As contradições no discurso de Jair Bolsonaro não se limitam ao seu posicionamento sobre violência, questões de gênero, educação e economia. Para além das premissas de ser o representante da “tradicional família brasileira”, o candidato a presidente do PSL escorrega também quando o assunto é religião – tema que norteia grande parte da sua campanha.
Autoproclamado cristão convicto e devoto incontestável de Deus, o radical já mostrou que não dá a mínima para os valores que ele mesmo defende, como fica claro no lamentável episódio em que chamou o cardeal arcebispo de São Paulo, D. Paulo Evaristo Arns de “desocupado”, “vagabundo” e “megapicareta” durante discurso no plenário da Câmara.
O episódio ocorreu em 1998 e foi uma reação do deputado a uma carta publicada na Folha assinada pelo religioso e por outras 159 pessoas. No manifesto, o grupo critica a nomeação do general e médico Ricardo Fayad para a subdiretoria de Saúde do Exército e afirma que o “presidente da República tem o dever de tomar medidas para impedir a admissão, em qualquer cargo oficial, de pessoas que tenham atuado em órgãos de repressão”.
Este ano, Fayad finalmente foi enquadrado pela Justiça por tomar parte em crimes de tortura durante a Ditadura Militar. Fayad já estava impedido de exercer a medicina após ter o registro cassado pelo Conselho Regional de Medicina do Rio.
A carta organizada por Arns também fazia duras críticas à possibilidade de Bolsonaro assumir à presidência da Comissão de Direitos Humanos da Câmara. O parlamentar, desde aquela época avesso a qualquer fagulha de humanidade, enfrentou a reação de vários setores da sociedade por defender a pena de morte, a prisão perpétua, o regime de trabalhos forçados para condenados, a redução da maioridade para 16 anos e um rígido controle da natalidade como maneira eficaz de combate à miséria e à violência.
Em plenário, a resposta de Bolsonaro foi, como lhe é habitual, violenta e desmedida: “Existe outro megapicareta chamado d. Paulo Evaristo Arns, que teve a cara-de-pau de publicar carta aos leitores do jornal Folha de S. Paulo (…) assinada por mais 155 desocupados e vagabundos como ele, criticando minha possível eleição para a presidência da Comissão de Direitos Humanos”.

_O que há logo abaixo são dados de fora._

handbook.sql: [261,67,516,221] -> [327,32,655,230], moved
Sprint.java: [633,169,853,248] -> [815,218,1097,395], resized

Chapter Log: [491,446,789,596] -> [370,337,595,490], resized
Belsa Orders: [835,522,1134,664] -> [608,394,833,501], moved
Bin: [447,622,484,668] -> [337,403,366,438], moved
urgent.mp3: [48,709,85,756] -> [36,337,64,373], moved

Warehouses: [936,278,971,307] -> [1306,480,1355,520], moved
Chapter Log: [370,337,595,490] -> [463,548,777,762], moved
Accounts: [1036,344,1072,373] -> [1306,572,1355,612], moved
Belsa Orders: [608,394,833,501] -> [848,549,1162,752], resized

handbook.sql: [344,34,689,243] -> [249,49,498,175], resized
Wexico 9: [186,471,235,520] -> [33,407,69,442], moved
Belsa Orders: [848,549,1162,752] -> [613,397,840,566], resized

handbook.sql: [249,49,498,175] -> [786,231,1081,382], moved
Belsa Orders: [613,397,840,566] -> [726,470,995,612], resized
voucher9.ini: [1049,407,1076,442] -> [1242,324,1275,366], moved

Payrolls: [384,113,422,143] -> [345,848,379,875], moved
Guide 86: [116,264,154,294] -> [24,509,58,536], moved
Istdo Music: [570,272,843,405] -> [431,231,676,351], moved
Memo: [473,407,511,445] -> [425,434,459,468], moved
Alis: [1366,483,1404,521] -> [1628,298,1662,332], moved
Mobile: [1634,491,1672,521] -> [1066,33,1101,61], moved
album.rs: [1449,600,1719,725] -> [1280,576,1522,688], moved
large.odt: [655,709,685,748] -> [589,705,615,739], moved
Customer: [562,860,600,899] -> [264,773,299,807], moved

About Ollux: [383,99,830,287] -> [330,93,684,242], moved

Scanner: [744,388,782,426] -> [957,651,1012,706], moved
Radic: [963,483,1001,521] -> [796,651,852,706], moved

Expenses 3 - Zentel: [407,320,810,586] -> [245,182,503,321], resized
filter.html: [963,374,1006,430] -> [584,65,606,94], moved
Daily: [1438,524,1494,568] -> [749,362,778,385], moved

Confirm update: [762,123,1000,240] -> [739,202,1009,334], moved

O intolerante parlamentar ainda repetiu a ofensa ao criticar a “comissão, que defende os direitos humanos de vagabundos como ele, d. Paulo Evaristo Arns, que parece que tem as chaves da porta do céu. Mas, na verdade, as chaves que ele tem na cintura são da porta do inferno”. O deputado Bolsonaro conclui dizendo que “esse D. Paulo Evaristo Arns deve se recolher a sua insignificância, ao seu trabalho demagogo”.
Humanista x intolerante
As críticas de Bolsonaro a Arns não afrontam apenas a honra de uma das figuras centrais na luta pelos direitos humanos no Brasil durante os anos de chumbo. Tais ofensas, além de mostrar a falta de coerência na tão defendida religiosidade do homem que pretende “salvar a nação, ainda atacam de maneira direta a própria história do país.
Quinto de 13 filhos de imigrantes alemães, Arns nasceu em 1921 na cidade catarinense de Forquilhinha. Sua trajetória religiosa começou em 1939, quando ingressou na Ordem Franciscana em Petrópolis, no Rio de Janeiro. Formou-se em teologia e filosofia em universidades brasileiras. Ordenado sacerdote em 1945, ele foi estudar na Sorbonne, em Paris, onde cursou letras, pedagogia e também defendeu seu doutorado.
Durante a ditadura militar, destacou-se por sua luta política, em defesa dos direitos humanos, contra as torturas e a favor do voto nas Diretas Já. Ganhou projeção nacional e internacional em 1971, logo após tornar-se arcebispo de São Paulo e denunciar a prisão e tortura de dois agentes de pastoral, o padre Giulio Vicini e a assistente social Yara Spadini.
Sem medo de represálias, chegou a enfrentar Emílio Garrastazu Médici devido à crescente violência da ditadura: “Senhor presidente, eu estou aqui pra dizer ao senhor que nós gostaríamos que houvesse julgamento em São Paulo, que as pessoas não fossem presas assim sem mais nem menos”.
Também organizou celebrações históricas na Catedral da Sé, no Centro de São Paulo, em memória de vítimas da ditadura militar. Dom Paulo Evaristo Arns morreu em 2016, aos 95 anos, em São Paulo.